■ **YOUR TASK**: Pick up the essay on January and the holiday calendar right after its last sentence and keep writing it.

Lord, Teach Us To Number Our Days (but what’s with the helps?)

Lord, Teach Us To Number Our Days (but what’s with the helps?)

The following comes from a piece written several years ago, “Life After Christmas,” which still captures this Presbyterian’s uncertainty about whether New Year’s Eve and New Year’s Day qualify as holidays. Either way, it is the time of year when we change from an old to a new calendar. To help with that switch, Rachel Dolezal, the woman who tried to achieve trans-racial status when Bruce was becoming Caitlyn Jenner and found that race is fixed even if sex is not, has come out with a 2018 wall calendar. (Only in America.)

April is the cruelest month, at least according to T. S. Eliot. When he wrote that line in ‘The Wasteland,’ of course, he had not experienced the seasonal doldrums that mark the month of January now that we have merged Thanksgiving and Christmas into one month-long party. After almost five weeks of parties, preparing for them, recovering from them, and considering resolutions to counter the pounds those parties have added, January hits like a ton of bricks. Actually, a roller coaster ride is a more apt analogy, with January the trough between the Christmas season and March Madness.

This is the seasonal affective disorder that afflicts practically all Americans, whether they belong to churches that observe the liturgical calendar or not. Advent and Christmas have created a crater in the American experience that rivals, if not surpasses, the nation’s founding or its pastime of baseball. Talk about cultural transformation.

■ **Collected data entries**:
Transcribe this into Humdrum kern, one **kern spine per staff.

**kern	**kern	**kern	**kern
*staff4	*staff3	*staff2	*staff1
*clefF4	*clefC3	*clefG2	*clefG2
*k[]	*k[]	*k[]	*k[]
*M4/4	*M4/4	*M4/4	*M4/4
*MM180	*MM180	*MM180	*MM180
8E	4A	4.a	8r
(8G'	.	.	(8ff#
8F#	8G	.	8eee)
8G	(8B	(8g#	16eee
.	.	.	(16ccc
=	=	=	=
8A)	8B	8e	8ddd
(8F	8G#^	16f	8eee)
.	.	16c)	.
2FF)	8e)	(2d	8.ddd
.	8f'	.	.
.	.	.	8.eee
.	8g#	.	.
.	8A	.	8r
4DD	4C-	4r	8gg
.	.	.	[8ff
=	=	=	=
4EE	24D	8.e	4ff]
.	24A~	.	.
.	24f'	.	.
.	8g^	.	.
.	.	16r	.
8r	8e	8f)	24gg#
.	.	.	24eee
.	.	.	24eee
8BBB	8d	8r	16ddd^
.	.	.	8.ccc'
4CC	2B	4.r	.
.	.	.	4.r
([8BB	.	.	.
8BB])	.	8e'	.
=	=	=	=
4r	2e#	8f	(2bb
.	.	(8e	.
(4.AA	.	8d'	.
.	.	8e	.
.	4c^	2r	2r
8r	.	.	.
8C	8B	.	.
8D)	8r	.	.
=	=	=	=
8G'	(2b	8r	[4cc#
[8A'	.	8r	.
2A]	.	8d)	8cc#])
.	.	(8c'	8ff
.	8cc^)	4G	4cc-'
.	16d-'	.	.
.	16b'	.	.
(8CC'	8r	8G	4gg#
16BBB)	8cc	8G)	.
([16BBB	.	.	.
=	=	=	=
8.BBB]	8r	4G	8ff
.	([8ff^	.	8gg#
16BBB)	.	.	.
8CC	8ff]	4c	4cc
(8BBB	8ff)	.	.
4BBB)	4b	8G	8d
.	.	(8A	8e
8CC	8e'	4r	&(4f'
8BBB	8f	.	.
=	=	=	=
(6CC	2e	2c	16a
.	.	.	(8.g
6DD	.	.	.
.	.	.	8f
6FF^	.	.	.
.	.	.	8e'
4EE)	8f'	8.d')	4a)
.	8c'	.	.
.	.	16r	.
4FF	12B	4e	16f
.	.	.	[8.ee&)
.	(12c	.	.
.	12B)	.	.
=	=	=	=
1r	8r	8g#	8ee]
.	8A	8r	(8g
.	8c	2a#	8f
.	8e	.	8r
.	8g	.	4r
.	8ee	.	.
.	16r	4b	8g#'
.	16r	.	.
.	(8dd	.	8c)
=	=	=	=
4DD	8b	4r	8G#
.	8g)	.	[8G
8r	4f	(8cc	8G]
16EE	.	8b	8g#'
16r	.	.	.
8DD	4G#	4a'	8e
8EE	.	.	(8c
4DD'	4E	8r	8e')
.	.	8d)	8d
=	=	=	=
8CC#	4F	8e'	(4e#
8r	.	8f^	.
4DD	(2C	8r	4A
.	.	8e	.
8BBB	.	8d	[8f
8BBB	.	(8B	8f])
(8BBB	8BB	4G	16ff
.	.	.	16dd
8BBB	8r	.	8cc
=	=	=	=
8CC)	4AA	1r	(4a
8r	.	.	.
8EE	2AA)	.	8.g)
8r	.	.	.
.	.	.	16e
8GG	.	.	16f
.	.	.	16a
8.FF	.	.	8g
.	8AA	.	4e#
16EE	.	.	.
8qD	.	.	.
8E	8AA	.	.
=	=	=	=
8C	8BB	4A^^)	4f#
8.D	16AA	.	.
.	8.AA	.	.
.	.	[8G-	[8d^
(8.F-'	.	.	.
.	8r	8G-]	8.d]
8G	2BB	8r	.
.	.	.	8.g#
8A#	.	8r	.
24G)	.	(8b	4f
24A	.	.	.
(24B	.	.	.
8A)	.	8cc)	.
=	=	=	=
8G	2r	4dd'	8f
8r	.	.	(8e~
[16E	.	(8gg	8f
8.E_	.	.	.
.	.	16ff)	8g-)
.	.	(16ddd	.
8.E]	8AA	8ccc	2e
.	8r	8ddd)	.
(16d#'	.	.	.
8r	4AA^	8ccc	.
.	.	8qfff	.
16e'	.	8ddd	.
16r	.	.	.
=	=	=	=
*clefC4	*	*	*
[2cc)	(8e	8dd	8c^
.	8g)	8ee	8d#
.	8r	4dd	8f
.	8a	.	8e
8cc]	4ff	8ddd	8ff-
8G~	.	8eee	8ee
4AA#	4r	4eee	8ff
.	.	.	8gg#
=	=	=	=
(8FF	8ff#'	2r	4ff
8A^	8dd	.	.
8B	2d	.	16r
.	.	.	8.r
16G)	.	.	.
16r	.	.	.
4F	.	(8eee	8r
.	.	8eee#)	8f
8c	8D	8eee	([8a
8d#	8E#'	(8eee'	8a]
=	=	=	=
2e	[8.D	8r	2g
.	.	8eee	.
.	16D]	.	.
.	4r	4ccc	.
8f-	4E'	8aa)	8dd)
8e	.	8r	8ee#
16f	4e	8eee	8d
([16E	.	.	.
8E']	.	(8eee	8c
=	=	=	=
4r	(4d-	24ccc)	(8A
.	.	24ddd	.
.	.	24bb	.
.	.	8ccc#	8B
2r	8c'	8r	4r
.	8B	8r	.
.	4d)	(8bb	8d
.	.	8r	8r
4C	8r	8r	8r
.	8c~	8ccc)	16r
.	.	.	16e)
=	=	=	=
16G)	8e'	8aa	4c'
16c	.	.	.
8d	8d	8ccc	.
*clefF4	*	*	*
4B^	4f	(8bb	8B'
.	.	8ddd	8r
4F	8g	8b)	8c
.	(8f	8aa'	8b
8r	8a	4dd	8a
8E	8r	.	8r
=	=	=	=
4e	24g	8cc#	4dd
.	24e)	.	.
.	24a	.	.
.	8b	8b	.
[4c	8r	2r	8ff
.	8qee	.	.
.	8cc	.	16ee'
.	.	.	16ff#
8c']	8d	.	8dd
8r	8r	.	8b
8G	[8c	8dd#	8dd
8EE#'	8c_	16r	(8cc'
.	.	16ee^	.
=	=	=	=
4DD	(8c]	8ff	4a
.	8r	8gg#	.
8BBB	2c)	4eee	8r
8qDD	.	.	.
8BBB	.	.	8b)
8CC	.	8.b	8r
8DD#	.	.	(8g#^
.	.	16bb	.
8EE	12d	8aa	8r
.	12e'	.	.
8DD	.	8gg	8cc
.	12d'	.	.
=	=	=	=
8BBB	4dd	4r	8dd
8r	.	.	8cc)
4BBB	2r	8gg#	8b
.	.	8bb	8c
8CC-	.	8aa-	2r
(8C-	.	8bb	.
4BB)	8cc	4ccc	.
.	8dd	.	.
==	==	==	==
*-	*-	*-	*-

■ **OUTPUT FOR THIS EXERCISE**:
… December can be fairly relentless in its indulgence. The last month of the year gets a head start with Thanksgiving, arguably the greatest of U.S. holidays. It is a time when the duties are few—unless you are the cook—and when consumption is contained within one huge meal to be digested while snoozing through the National Football League’s unstinting search for mediocrity under the guise of tradition. (Why would anyone watch the Detroit Lions after Barry Sanders if they weren’t numbed by tryptophan?) Even for cooks who are feeling haggard by the time the NFL’s second game starts, they have usually cooked a bird big enough to cover meals until Sunday—when the turkey sandwiches run out and when Advent begins.

Even if conservative Protestants do not employ the candles and wreaths that mark the Advent season in liturgical churches, they generally experience the pull of preparations for Christmas thanks to the activities of church families—the cards, the gifts, and the congregational singing that turns to the part of the hymnal dedicated to Christ’s birth. Some churches will even sponsor programs of special music that draw upon the wealth of Advent and Christmas songs generated by those Protestants mindful of the liturgical calendar, namely, the Anglicans and Lutherans. To assist these activities, schools, both private and Christian, take off as much time at Christmas as accreditors and state agencies will allow. Non-profits do their part by imitating the schools’ schedule. Businesses may be open, but holiday parties and reduced work loads make employees look foolish who take vacation time in December. Working in December is like a holiday at the office.

By the time the wrapping paper has been recycled, the cookie tins emptied, and evergreens make their way to the curb, along comes New Year’s Eve, as if anyone over thirty had any party left in them. Some churches still hold the Watch Night service to offer a pious alternative to the over-rowdy parties. But, with youth activities and a service lasting until early into New Year’s Day, not many church members are adhering to the regular routines supplied by work and vocation. Others without Watch Night services usually find some form of wholesome revelry to keep abnormally late hours and so start the New Year with brunch—breakfast is just too early.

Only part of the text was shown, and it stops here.